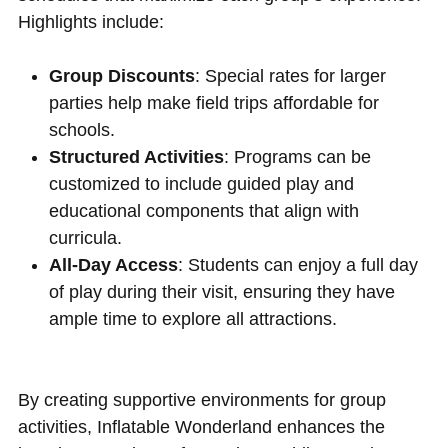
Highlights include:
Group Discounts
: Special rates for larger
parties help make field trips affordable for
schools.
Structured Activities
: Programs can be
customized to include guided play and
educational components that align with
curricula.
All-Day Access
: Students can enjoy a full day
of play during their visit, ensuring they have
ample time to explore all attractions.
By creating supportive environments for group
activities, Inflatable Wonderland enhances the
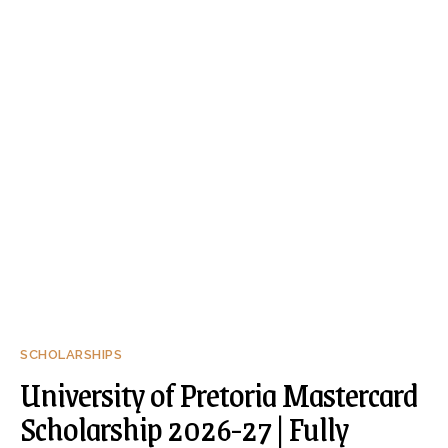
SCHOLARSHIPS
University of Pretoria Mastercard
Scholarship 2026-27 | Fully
* * *
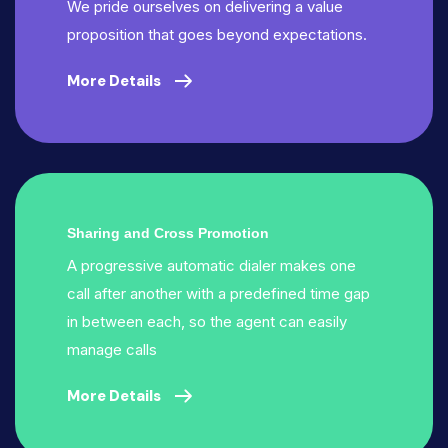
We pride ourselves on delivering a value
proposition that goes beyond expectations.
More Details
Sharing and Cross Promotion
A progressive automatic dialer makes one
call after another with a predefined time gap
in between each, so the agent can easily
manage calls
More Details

# What you will do
Sift the data above for lines with "time", then copy each one.

# Response
ample time to explore all attractions.
call after another with a predefined time gap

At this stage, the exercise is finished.